The Georgia Bulletin

Fri, Aug 29, 2008


What I Have Seen and Heard - Archbishop Gregory's Weekly Column

Print Issue: November 5, 1998

Veteran Teacher Sees Second Glenn Liftoff

BY ERIKA ANDERSON

Staff Writer

ATLANTA--Helen Miller applauded with relief as she and her Christ the King School students watched the lift-off of John Glenn and six other astronauts on the space shuttle Discovery Oct. 29.

“Do you see how close the camera gets?” she asked seventh-grade social studies teacher Maria Batres. “Years ago you would never have seen that.”

Miller, middle school religion teacher, remembers watching Glenn’s first lift-off after 10 delays in 1962, sitting with her own children crowded around the television. Batres wasn’t yet born.

“We had just been listening to the Russians making such history with the space program,” Miller said. “I remember sitting around the TV, just hoping he was going to make it.”

Glenn, now 77, first launched into space in his Mercury-Atlas vehicle Feb. 20, 1962 for a four-hour, 55-minute flight that made him the first American to orbit the Earth.

“I’m just always nervous that they’re not going to be safe,” Miller said. “I always think of what must be going through their minds and if it’s going to be successful. I’m sure they are praying.”

Miller believes that it is important for her students to see the launches and to realize the impact of the space program.

“I hope they understand how serious it is and how important it is that we’re moving so far into the space age,” she said.

In the same room, watching with her seventh-grade students, Batres was also nervous.

“The last time I watched a launch in a classroom was when the Challenger exploded,” she said. “I think that’s the last time this much hype was made about a launch, so today was a little nerve-wracking.”

Batres, 24, was in the sixth grade when she watched the Challenger. She said she was glad her students got to experience this part of history.

“I remember we used to stop class to watch anytime there was a launch, but now it’s so common that they hardly ever show them,” she said. “I’m really glad they had this opportunity to see how important the space program is.”

Miller said she is amazed by the advances the space program has made throughout the years.

“It really makes you proud to be an American to see how many things we have achieved,” she said.

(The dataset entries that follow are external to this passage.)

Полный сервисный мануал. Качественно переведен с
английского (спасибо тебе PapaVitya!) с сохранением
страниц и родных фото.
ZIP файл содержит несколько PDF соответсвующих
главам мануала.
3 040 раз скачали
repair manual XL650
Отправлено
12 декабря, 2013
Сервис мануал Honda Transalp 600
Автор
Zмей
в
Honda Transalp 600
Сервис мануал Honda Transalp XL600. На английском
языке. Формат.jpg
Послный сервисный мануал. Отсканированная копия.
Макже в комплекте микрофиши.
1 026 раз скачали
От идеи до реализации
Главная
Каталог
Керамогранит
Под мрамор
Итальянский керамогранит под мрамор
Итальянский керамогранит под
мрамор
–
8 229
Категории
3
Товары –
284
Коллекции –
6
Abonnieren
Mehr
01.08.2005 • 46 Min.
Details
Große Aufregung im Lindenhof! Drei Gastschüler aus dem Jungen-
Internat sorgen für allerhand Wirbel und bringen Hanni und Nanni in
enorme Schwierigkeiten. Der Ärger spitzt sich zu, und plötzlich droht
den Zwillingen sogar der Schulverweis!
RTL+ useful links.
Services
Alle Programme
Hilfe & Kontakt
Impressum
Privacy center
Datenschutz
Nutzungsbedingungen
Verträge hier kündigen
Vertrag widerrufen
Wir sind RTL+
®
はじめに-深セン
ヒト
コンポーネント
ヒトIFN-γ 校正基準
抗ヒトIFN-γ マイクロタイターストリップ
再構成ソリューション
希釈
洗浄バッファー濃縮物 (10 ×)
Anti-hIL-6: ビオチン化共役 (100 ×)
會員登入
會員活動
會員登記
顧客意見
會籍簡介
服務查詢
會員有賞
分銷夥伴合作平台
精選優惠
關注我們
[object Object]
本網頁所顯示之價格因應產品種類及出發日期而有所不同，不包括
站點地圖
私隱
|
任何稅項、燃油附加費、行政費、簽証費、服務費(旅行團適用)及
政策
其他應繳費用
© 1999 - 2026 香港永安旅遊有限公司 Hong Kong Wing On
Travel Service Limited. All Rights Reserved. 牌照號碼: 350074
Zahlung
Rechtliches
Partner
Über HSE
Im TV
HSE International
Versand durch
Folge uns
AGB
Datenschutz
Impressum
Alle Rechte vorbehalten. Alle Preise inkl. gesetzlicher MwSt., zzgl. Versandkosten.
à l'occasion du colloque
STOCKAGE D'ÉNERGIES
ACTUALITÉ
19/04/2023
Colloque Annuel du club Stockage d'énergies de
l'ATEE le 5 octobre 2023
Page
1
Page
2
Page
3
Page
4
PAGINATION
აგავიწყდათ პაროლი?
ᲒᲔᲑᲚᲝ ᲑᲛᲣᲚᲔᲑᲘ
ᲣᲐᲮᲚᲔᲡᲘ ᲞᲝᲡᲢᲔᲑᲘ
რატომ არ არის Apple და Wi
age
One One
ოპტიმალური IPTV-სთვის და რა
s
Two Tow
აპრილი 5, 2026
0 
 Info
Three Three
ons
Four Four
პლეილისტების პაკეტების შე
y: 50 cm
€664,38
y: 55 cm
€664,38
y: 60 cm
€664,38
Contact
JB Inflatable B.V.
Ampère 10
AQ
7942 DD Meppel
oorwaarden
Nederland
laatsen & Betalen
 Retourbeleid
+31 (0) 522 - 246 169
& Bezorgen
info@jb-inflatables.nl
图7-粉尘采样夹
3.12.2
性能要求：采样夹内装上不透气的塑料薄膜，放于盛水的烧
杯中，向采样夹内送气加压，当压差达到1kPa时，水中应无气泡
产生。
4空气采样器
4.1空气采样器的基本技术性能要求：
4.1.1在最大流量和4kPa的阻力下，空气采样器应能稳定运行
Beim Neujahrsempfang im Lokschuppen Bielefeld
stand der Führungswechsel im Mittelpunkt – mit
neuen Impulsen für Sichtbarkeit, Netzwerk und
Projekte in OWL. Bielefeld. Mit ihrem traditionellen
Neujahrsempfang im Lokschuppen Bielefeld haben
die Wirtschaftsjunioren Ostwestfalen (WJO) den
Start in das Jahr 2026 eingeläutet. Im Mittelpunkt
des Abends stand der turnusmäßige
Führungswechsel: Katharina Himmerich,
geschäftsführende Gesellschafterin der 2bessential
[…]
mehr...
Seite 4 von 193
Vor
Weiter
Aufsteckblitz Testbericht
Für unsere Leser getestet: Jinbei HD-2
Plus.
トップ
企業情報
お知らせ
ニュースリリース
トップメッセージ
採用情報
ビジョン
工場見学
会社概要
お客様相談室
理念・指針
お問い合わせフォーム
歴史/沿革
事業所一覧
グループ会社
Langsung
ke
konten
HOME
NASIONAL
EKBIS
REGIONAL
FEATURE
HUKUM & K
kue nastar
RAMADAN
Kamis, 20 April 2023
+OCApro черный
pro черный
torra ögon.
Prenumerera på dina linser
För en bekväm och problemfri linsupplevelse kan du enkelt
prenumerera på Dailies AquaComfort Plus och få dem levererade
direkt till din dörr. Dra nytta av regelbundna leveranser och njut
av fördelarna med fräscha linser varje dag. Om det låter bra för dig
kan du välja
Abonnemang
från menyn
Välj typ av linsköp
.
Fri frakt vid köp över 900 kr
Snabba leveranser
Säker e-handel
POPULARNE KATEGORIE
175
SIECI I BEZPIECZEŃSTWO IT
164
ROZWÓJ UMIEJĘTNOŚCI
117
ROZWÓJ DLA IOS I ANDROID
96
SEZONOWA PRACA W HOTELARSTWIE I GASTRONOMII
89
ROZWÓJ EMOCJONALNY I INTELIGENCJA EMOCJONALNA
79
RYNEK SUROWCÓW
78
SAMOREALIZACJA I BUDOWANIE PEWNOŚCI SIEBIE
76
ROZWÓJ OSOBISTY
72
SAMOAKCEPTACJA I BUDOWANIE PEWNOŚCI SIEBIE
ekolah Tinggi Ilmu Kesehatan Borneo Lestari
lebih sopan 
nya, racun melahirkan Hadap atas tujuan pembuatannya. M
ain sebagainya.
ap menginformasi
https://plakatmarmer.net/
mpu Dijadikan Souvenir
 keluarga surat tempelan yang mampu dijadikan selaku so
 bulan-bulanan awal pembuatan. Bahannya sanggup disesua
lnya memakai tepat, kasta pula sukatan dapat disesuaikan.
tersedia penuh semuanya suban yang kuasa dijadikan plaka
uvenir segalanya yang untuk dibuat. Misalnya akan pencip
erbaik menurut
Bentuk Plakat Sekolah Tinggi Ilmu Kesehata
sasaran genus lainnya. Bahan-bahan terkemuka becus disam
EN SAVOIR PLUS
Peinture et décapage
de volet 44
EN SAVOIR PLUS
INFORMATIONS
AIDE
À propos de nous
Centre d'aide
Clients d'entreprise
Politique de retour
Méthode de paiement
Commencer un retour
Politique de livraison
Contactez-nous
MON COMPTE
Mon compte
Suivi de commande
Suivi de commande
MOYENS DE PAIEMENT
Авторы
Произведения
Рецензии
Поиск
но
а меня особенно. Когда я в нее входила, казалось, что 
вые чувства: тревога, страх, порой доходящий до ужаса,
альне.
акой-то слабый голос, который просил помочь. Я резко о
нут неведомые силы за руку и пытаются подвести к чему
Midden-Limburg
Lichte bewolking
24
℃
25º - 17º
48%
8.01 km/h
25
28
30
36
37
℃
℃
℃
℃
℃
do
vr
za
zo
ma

Miller, the mother of seven and grandmother of 21, has been teaching in Catholic schools for over 25 years. On Nov. 1, she received the Georgia Independent School Association Distinguished Service Award recognizing her many years of service to private education.

A native of Long Island, N.Y., Miller first taught CCD classes, which she said made her want to become a full-time teacher. She taught in several Catholic high schools and middle schools throughout New York, Massachusetts and Rhode Island and was a principal at two different high schools before she and her husband moved to Georgia in 1995 to be closer to their children, four of whom lived in the Atlanta area.

After substitute teaching in several archdiocesan schools, Miller accepted a job as the middle school religion teacher at Christ the King in 1996.

Miller believes in Catholic education. All of her children attended Catholic schools through college and she credits their success in life to their education.

“In Catholic schools we can really teach and we can get the message of Christ across,” she said. “We teach them to be good citizens as well as good Christians. We really make students out of our kids.”

Miller said there has been a spirit of cooperation from administrators, teachers, parents and students in all five of the schools where she has worked.

“I have always taught high school and middle school because they are the ones who need you the most,” she said. “When discipline is necessary, there is cooperation all around...We don’t let kids fall through the cracks. We just don’t.”

Tricia Ward, vice principal, said that Miller was an asset to Christ the King School.

“She has the energy of a 10-year-old,” she said. “She’s just a dynamo.”

Miller said it is the children who give her the energy to teach each day.

“I just never tire of watching kids learn,” she said. “I let them talk. When they share like that, that’s learning and they don’t even know it.”

Miller, who received the St. Pius X Award for 10 years of teaching and the Mother Seton Award for 20 years of teaching, said she is very “honored and humbled” to receive the most recent award.

“It’s nice to be recognized for what you love to do because teaching is a ministry,” she said. “It’s my way to get to heaven and my road to Christ.”